Soraya, Dreamworld's existing female Sumatran tiger was imported from Tier Park Zoo in Germany in 2003 as part of the Australian Species Management Program.

It is hoped that by late 2006 the breeding programme is successful in bringing Sumatran tiger cubs to Dreamworld, adding hope for the dwindling tiger species.

Dreamworld’s Chief Operating Officer Kevin Bradley said the park hoped to hear the pitter-patter of tiny paws in late 2006.

"If all goes to plan, we aim to breed Soraya and Raja in about a years time,” Mr Bradley said.

"Their offspring will then be raised by Tiger Island staff and remain at Tiger Island until they are required by other zoos for breeding.

"Sadly, these tigers can not be released back into the wild due to the high rate of habitat destruction and poaching. Our aim is simply to ensure the appropriate genetic management of the remaining captive population of the species in the hope that one day we may be able to re-populate areas where Sumatran tigers have been wiped out."

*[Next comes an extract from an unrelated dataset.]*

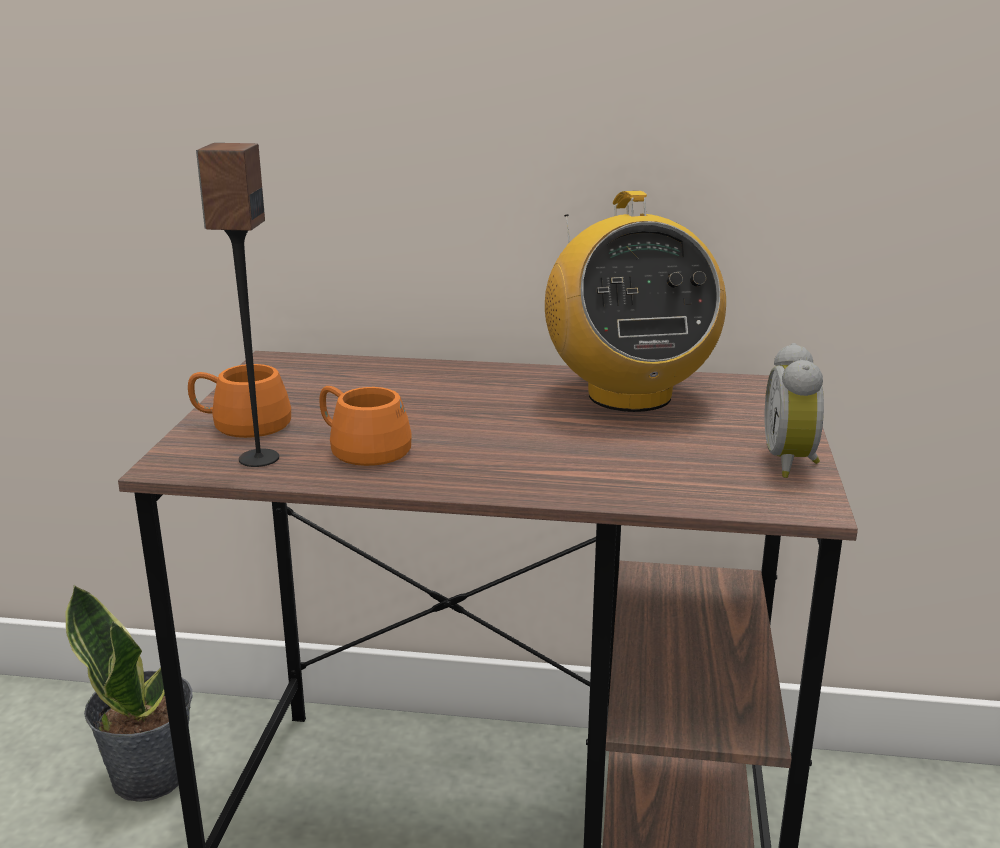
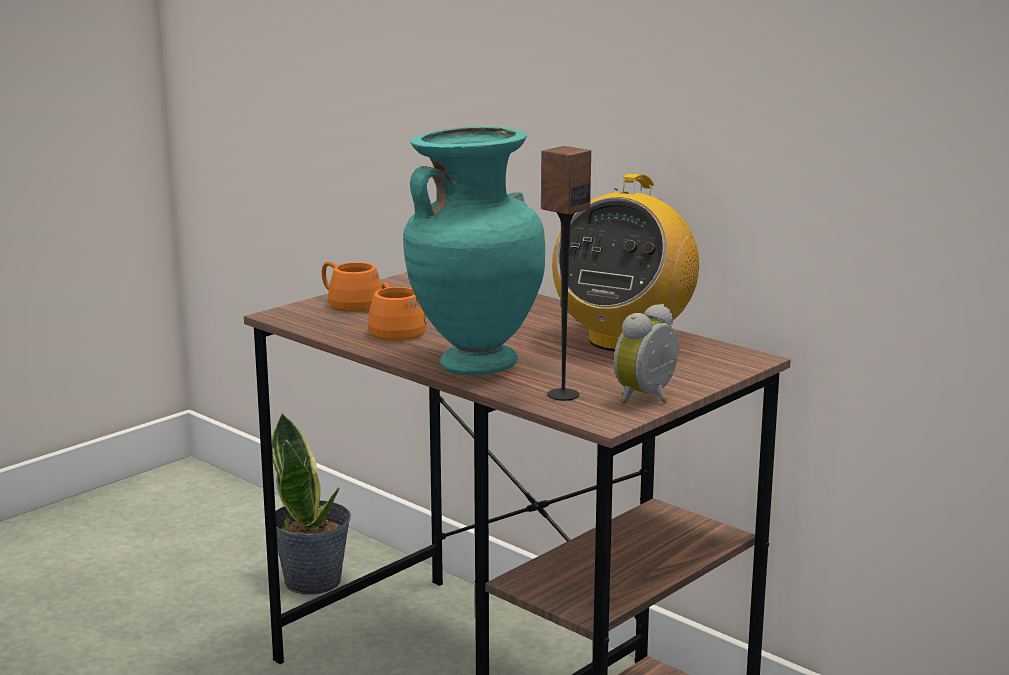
camera: 35 degrees right, 5 degrees down
speaker [196,143,279,467] -> speaker moved to [541,146,591,401]
none -> turquoise vase [403,127,545,375]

With only about 400 in the wild and a further 235 in zoos around the world, Sumatran tigers are listed as one of the most critically endangered species in the world. The introduction of Raja will bring Sumatran numbers in Australasia up to 20.

Unlike the Bengal tigers that Dreamworld's Tiger Island is famous for, the Sumatran tigers are not on display to the public. Significant differences between the two species prevent them from being kept together.

Because these two Sumatran tigers have had very limited human contact, they cannot be handled by Tiger Island staff.

Tiger Island Manager Patrick Martin-Vegue will travel to Germany to collect Raja this Friday.

Sumatran tigers are smaller and darker than Bengal tigers. Raja currently weighs 85 kilograms. When fully grown at three years of age, he’ll tip the scales at about 130 kilograms.

In comparison, male Bengal tigers can grow up to 230 kilograms. Dreamworld’s largest Bengal tiger is Sultan who weighs around 200 kilos.

Tiger Island is an interactive sanctuary where Bengal tigers play wrestle and swim with their handlers every day.

In addition to supporting the Sumatran Tiger Program, Dreamworld makes a significant contribution to tiger conservation on a global scale through the park’s Tiger Fund.